Energiewende durch Planwirtschaft
Die gegenwärtige Gefahr, die von den heutigen AKW der Stromkonzerne und ihren Profitinteressen ausgeht, macht deutlich, dass ihnen der Betrieb dieser gefährlichen Anlagen nicht mehr überlassen werden darf. Sollen nicht wie bisher die Lohnabhängigen die bereits entstandenen Umwelt- und Gesundheitsschäden, die Castortransporte und die immensen zukünftigen Kosten für die Risiken der Endlagerung auch zukünftig zahlen, muss die gesamte Energiewirtschaft entschädigungslos unter Arbeiterkontrolle enteignet werden!
Das bedeutet auch, dass Schluss ist mit Hinterzimmerverhandlungen und Geheimverträgen. Bilanzen, Forschungsberichte und Gutachten müssen veröffentlicht werden, um die Risiken und Schäden genau abschätzen und bilanzieren zu können und um auch einen sofortigen Ausstieg vorzubereiten!

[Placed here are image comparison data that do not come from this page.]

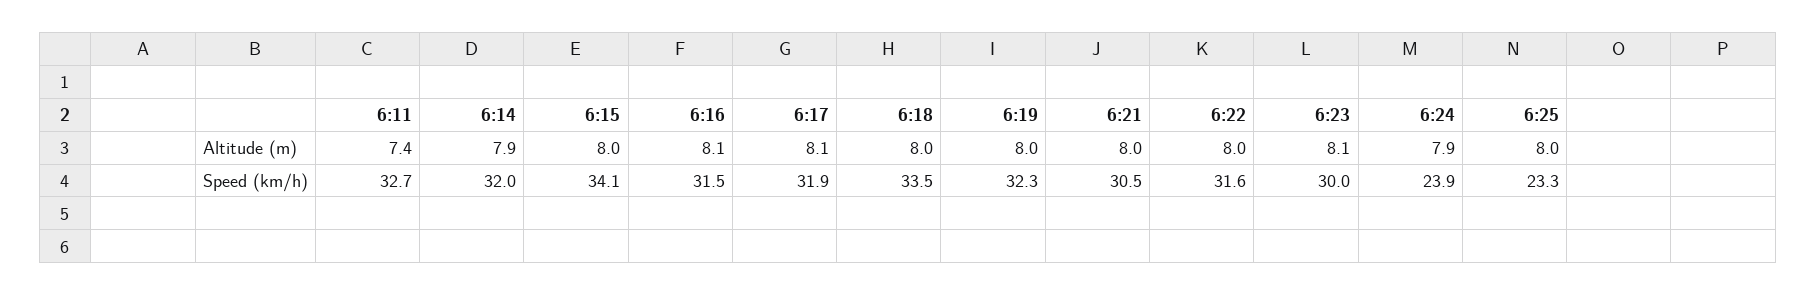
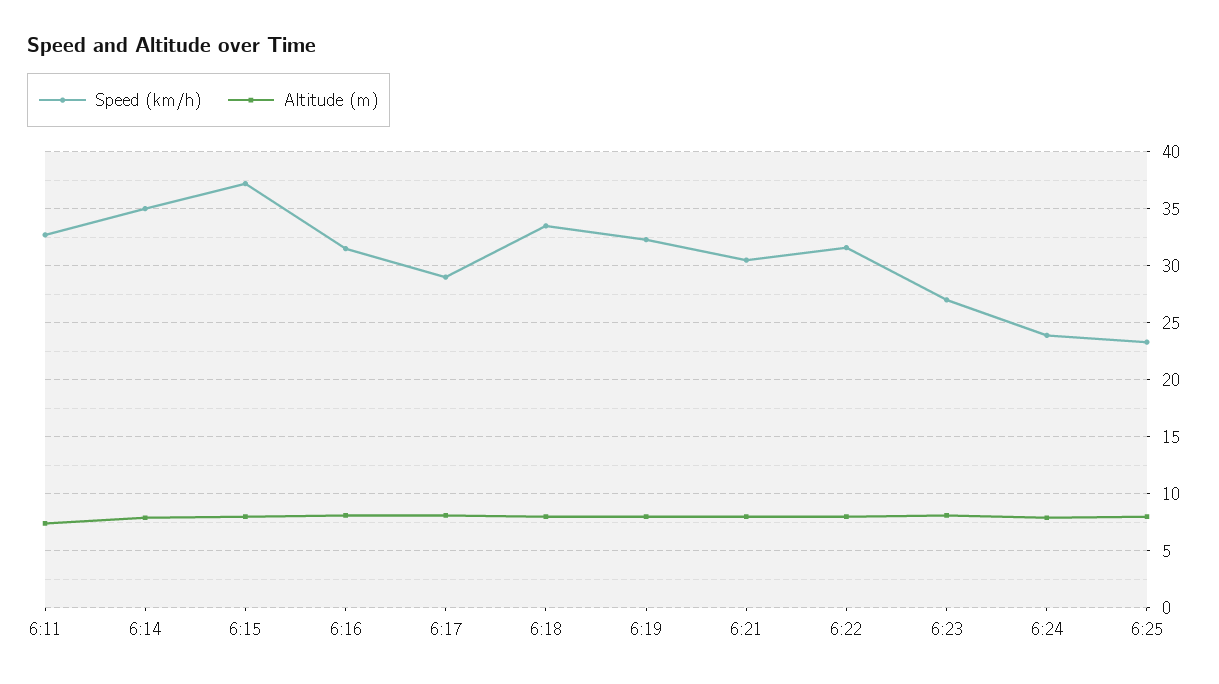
  {
    "Altitude (m)": {
      "6:11": 7.4,
      "6:14": 7.9,
      "6:15": 8,
      "6:16": 8.1,
      "6:17": 8.1,
      "6:18": 8,
      "6:19": 8,
      "6:21": 8,
      "6:22": 8,
      "6:23": 8.1,
      "6:24": 7.9,
      "6:25": 8
    },
    "Speed (km/h)": {
      "6:11": 32.7,
-     "6:14": 32,
+     "6:14": 35,
-     "6:15": 34.1,
+     "6:15": 37,
      "6:16": 31.5,
-     "6:17": 31.9,
+     "6:17": 29,
      "6:18": 33.5,
      "6:19": 32.3,
      "6:21": 30.5,
      "6:22": 31.6,
-     "6:23": 30,
+     "6:23": 27,
      "6:24": 23.9,
      "6:25": 23.3
    }
  }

Solange diese Anlagen noch in Betrieb sind, muss unter Kontrolle von ArbeiterInnen und VerbraucherInnen ein nationaler und internationaler Energieplan erarbeitet werden, um einen möglichst schnellen, planmäßigen Ausstieg vorzubereiten und Überkapazitäten und Verschwendung zu vermeiden. Es wird nicht mehr der Profit über den Einsatz einer Technologie zu Energiegewinnung entscheiden, sondern gewählte Komitees von ProduzentInnen und KonsumentInnen aus Arbeiterklasse und Kleinbürgertum.
Ein solcher Plan zur Umstrukturierung der Energiewirtschaft würde zugleich bedeuten, dass die gesamte Produktion und Konsumtion der Gesellschaft verändert werden müsste. Das heißt u.a.: massive Förderung von Energie sparenden und Umwelt schonenden Technologien, Eliminierung unsinniger Produktionen und Verkehre, die nur aufgrund des Privateigentums und der Konkurrenz nötig sind.
Das ist jedoch nur umsetzbar, wenn die gesamte kapitalistische Gesellschaftsstruktur umgewandelt wird. Auf Dauer stellen regenerative Energieformen den einzigen Weg dar, die Energieversorgung der Menschheit zu sichern, hierzu muss auch die Forschung unter Arbeiterkontrolle gestellt werden, damit Ergebnisse und innovative nichtprofitträchtige Technologien nicht wie gegenwärtig einfach in der Schublade der kapitalistischen Auftraggeber verschwinden. Letztendlich kann die ökologische Krise, in die der Kapitalismus die gesamte Menschheit gerissen hat, nur über dessen Sturz gelöst werden. Die Verwüstung unseres Planeten und damit die Grundlage der menschlichen Reproduktion sind nur durch eine globale sozialistische Planwirtschaft möglich.